> Jobs:
1 - Answer these questions from the Ashley Madison post:
(a) On what date was it posted?
(b) How many military or government email accounts were in the database?
(c) Which outlet went through the data?
2 - Please write out the part of the Ashley Madison post starting at "As we all know" and ending at "of his sisters.".
3 - Extend the Ashley Madison post, picking up after its final sentence.

> Text excerpt:
- - -

Wednesday, August 19, 2015

Did Josh Duggar Have TWO Ashley Madison Accounts?


So many folks are talking about the recent hacking and dumping of data from the online cheaters website Ashley Madison.

One of the factoids of note today was that there were over 15,000 military or government email accounts in the database.

But HERE's the really delicious news that could really get you over Hump Day.

As we all know by now, Josh Duggar (of 19 Kids and Counting fame) was revealed to have had a problem inappropriately touching little girls about 10-12 year ago when he was a teen. Some of those little girls included some of his sisters.

That would be the same guy who has railed against the evil gays and campaigned against our civil rights.

Since the revelations, his family's TV series has been cancelled and Josh has issued public statements apologizing for behavior from long-ago.

However, the folks at Gawker found that Josh's very "conservative" and "deeply religious" leanings that he proclaims so loudly may not be all THAT conservative. They went through the data and found something very interesting.

- - -

Dataset excerpt
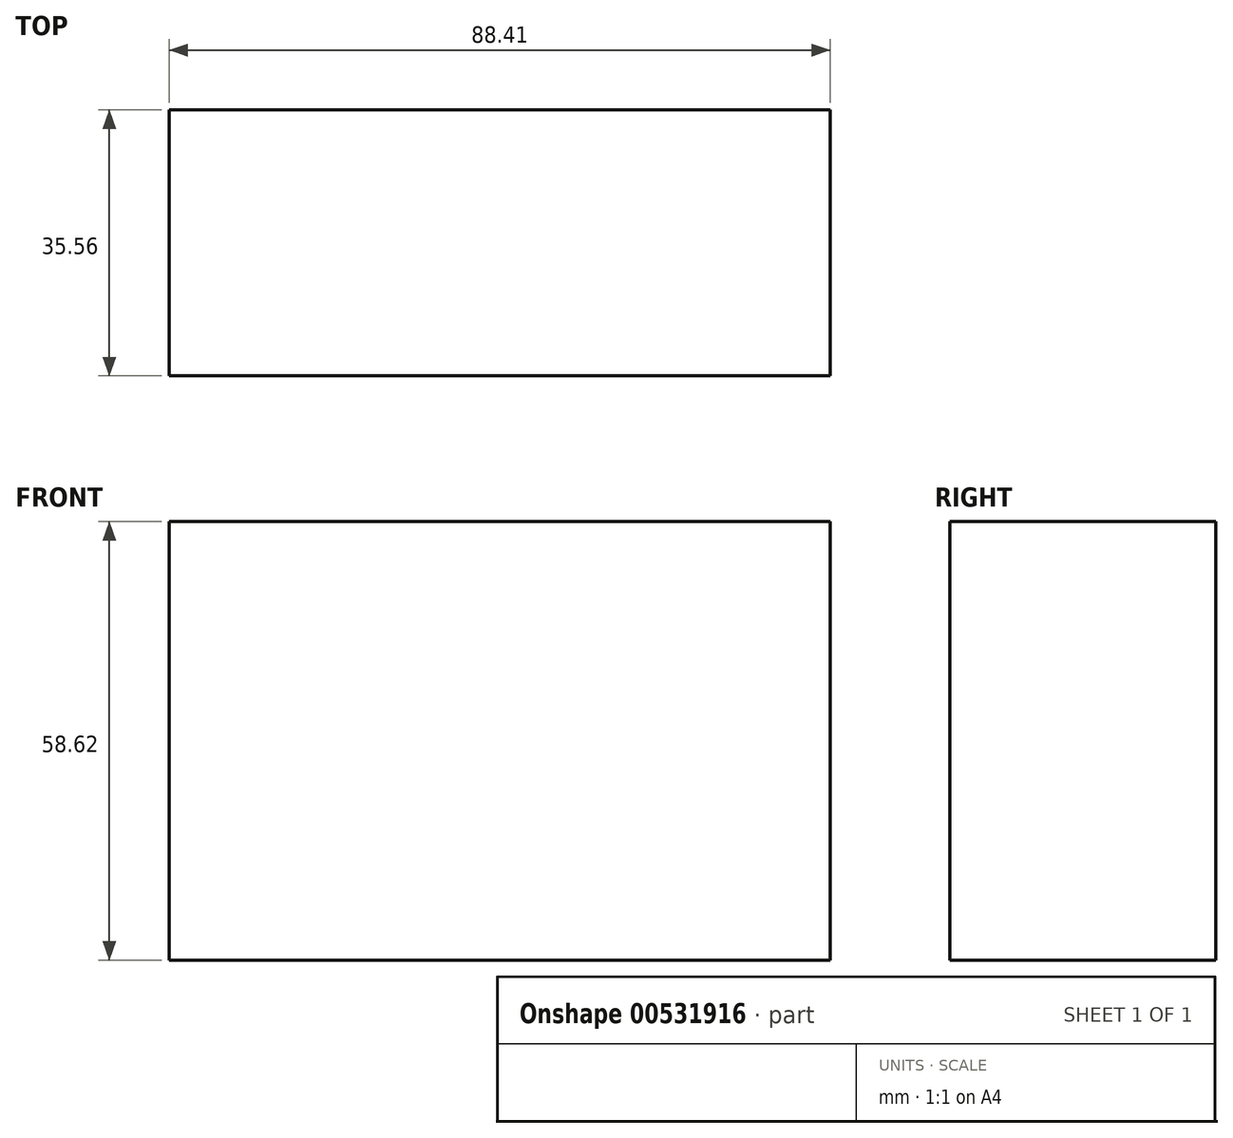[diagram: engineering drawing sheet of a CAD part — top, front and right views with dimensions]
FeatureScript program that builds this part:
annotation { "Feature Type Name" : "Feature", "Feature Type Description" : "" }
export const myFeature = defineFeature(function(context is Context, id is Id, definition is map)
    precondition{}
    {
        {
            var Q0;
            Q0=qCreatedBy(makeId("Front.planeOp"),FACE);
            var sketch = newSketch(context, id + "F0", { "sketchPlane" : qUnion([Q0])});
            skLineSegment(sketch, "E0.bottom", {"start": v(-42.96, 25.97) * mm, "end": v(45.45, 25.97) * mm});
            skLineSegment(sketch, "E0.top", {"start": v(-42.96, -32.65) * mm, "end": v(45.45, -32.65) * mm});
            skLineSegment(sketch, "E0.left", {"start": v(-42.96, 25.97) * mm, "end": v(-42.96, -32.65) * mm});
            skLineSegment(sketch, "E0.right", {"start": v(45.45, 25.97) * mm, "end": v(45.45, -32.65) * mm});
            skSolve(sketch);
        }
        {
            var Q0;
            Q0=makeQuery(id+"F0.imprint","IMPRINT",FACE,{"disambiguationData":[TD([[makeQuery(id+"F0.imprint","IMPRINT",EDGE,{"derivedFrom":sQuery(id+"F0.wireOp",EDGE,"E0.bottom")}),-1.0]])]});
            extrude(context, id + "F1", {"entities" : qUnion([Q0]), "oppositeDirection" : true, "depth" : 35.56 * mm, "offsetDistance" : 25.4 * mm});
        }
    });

- - -

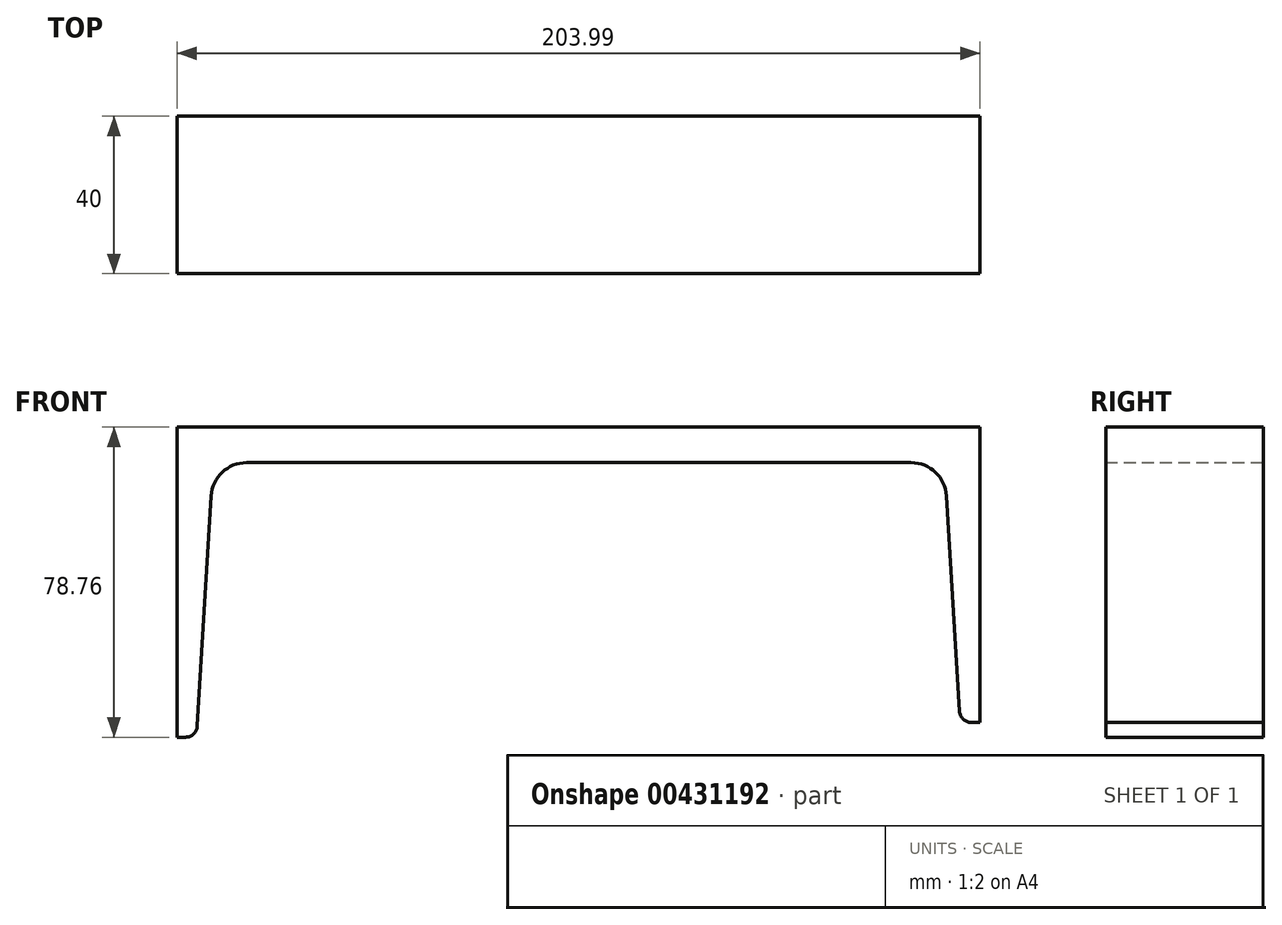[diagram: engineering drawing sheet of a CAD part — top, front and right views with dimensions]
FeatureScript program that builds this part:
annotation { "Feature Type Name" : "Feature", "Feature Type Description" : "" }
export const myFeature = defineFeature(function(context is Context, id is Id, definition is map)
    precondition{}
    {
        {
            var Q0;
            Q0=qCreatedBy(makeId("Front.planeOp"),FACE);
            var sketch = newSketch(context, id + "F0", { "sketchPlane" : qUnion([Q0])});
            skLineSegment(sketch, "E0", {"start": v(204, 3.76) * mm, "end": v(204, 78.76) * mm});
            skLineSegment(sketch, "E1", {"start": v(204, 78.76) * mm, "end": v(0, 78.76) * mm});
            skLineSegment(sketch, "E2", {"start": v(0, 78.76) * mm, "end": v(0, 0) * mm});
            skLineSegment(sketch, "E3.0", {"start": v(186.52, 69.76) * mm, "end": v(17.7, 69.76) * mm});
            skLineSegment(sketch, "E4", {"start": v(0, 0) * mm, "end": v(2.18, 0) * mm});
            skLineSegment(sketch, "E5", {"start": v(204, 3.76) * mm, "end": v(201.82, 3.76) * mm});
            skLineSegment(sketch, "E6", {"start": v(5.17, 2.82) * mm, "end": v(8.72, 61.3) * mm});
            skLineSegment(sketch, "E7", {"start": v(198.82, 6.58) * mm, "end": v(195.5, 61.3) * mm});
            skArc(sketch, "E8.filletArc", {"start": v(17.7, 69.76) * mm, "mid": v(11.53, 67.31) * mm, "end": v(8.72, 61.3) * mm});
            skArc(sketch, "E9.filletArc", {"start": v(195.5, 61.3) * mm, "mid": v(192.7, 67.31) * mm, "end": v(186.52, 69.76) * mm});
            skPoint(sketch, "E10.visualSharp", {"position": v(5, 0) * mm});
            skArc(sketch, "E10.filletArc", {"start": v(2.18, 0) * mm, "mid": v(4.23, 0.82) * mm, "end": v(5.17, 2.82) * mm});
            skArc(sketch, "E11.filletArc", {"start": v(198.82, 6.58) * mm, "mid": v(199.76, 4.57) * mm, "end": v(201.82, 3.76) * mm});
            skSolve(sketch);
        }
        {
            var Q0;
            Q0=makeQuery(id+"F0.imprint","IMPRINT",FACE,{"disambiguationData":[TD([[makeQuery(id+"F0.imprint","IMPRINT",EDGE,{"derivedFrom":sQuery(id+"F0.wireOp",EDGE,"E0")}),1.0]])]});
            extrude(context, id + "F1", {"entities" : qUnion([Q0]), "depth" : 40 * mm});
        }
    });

- - -

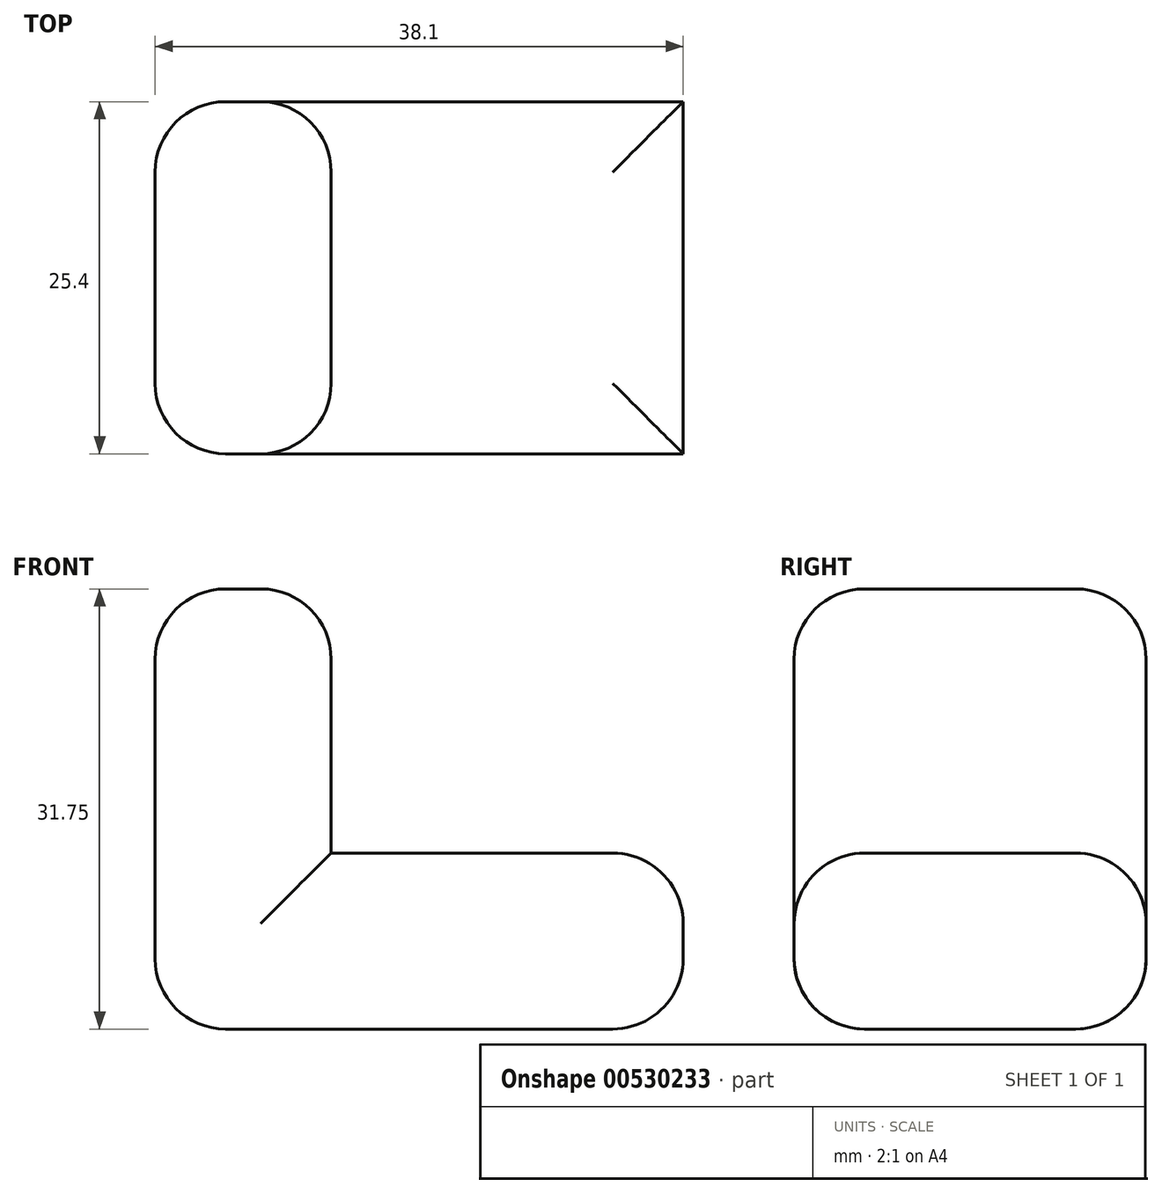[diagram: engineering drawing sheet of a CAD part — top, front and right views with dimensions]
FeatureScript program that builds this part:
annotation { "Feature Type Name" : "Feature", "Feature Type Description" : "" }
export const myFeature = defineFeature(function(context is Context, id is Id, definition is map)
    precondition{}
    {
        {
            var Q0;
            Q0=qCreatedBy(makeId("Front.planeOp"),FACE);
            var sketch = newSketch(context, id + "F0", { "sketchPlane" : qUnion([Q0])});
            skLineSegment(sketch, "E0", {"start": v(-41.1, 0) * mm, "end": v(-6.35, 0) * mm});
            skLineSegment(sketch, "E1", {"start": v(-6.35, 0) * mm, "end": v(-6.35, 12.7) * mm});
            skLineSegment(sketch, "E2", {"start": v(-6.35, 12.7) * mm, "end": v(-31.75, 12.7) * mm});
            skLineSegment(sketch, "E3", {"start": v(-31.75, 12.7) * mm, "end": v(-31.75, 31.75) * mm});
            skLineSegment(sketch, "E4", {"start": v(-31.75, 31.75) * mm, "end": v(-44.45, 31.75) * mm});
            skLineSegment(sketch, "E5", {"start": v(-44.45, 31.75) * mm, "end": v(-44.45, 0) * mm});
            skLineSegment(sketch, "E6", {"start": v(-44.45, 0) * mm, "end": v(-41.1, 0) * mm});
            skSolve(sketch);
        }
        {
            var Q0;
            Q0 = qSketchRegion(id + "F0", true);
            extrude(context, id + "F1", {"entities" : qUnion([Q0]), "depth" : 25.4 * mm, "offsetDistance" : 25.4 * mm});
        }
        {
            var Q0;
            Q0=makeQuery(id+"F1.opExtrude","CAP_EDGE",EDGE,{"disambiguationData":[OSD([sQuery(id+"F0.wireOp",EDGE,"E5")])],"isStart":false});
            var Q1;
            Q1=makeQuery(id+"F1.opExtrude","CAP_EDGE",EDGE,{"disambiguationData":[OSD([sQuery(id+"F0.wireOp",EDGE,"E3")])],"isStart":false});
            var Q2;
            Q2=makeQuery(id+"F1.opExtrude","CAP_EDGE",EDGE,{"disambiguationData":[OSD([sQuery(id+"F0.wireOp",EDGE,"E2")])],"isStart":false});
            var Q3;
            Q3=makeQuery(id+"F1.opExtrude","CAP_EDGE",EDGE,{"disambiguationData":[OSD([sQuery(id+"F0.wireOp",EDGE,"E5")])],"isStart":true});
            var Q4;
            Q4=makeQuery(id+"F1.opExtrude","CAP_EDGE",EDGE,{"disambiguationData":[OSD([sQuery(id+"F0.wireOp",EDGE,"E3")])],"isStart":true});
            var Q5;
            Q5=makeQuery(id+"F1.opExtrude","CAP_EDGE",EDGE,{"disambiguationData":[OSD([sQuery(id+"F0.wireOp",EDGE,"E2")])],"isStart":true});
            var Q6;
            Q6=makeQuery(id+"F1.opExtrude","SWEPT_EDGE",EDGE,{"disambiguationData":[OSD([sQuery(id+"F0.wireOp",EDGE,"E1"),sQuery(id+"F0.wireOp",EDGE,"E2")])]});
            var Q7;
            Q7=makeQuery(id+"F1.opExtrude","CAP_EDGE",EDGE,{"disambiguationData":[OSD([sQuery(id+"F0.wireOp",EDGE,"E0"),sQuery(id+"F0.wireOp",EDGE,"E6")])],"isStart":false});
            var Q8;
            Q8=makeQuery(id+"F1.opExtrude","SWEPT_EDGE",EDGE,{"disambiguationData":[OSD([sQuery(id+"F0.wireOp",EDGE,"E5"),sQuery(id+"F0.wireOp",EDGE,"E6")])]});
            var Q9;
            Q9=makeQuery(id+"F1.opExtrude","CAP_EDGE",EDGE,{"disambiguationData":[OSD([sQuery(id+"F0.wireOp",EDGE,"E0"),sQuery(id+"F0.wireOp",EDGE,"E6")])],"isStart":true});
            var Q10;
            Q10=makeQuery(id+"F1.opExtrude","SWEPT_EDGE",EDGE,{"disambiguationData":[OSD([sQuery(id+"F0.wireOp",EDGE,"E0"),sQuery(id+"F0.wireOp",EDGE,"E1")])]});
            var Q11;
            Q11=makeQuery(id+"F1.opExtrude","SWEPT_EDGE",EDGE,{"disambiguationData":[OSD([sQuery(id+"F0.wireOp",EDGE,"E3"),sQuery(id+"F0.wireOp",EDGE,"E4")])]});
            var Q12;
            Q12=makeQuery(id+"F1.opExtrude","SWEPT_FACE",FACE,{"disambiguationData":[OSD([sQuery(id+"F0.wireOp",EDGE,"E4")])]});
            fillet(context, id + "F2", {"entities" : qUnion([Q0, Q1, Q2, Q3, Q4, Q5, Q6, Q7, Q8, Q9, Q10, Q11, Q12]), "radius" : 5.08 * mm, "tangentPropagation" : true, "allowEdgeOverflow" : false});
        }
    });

- - -

> Task answers:
1 -
(a) Wednesday, August 19, 2015
(b) Over 15,000
(c) Gawker

2 -
As we all know by now, Josh Duggar (of 19 Kids and Counting fame) was revealed to have had a problem inappropriately touching little girls about 10-12 year ago when he was a teen. Some of those little girls included some of his sisters.

3 -
Take it away Gawker:

But data released online in the wake of the hack on Ashley Madison’s servers certainly seems to show otherwise. Someone using a credit card belonging to a Joshua J. Duggar, with a billing address that matches the home in Fayetteville, Arkansas owned by his grandmother Mary — a home that was consistently shown on their now-cancelled TV show, and in which Anna Duggar gave birth to her first child—paid a total of $986.76 for two different monthly Ashley Madison subscriptions from February of 2013 until May of 2015.

According to the data, Josh Duggar was paying Ashley Madison in order to find an extramarital partner for the following acts:

“Conventional Sex,” Experimenting with Sex Toys,” One-Night Stands,” “Open to Experimentation,” “Gentleness,” “Good With Your Hands,” Sensual Massage,” “Extended Foreplay/Teasing,” “Bubble Bath for 2,” “Likes to Give Oral Sex,” “Likes to Receive Oral Sex,” “Someone I Can Teach,” “Someone Who Can Teach Me,” “Kissing,” “Cuddling & Hugging,” “Sharing Fantasies,” “Sex Talk.”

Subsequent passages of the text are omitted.